Divorce ends your marriage, but it also represents a new beginning. Make room during holiday celebrations for a celebration of you — or plan one for the New Year! How you do it is entirely up to you. There are lots of options.
If ritual or symbolism appeals to you, you might consider a divorce ceremony. Ask your rabbi or minister for guidance, or gather friends in prayer to support you in this new phase of your life. You can even burn sage to clear your ex’s negative energy from your home! Whether your divorce ritual is deeply spiritual or just for fun, it can be a warm, self-affirming experience among friends.

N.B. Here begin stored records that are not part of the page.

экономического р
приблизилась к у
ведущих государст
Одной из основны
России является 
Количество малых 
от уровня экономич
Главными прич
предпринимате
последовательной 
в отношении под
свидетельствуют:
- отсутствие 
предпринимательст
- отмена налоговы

Divorce parties can be good therapeutic fun. Your friends get to kick back with you, and you get to thank them for seeing you through thick and thin. For party favors, there are divorce gag gifts to suit every budget and sense of humor. If you’ve just divided a household, you might need to replace anything from glassware to bath towels. Why not register at a favorite store, and turn your divorce party into a shower?
Along those same lines, many women like to have something tangible to mark this important transition in their lives. Just as rings signified your engagement and marriage, you may find a piece of fine jewelry to signify beginning anew, now that you are divorced. This New Beginnings Necklace from New Age Charm with its lotus flower metaphor, is a lovely example.
7. Hit the road.
Sometimes, a change of scenery is the best therapy of all. Whether you steal away for a weekend retreat in the country, or go all-out with a troupe of girlfriends at a tropical resort (some even have divorce vacation packages!) there’s nothing like time away to reset your perspective on things.
8. Get back to basics.
Remember the reason for the season: No matter what your cultural tradition, it is a beautiful time to celebrate the miracles of rebirth and renewal. For the divorcing woman, focusing on those themes can make it an especially meaningful and wonderful time of the year.
However you decide to handle the holidays, keep in mind that you are not alone. You are in very good company indeed, and with a solid divorce team and a sound financial strategy for the future, you have much to look forward to in the year ahead.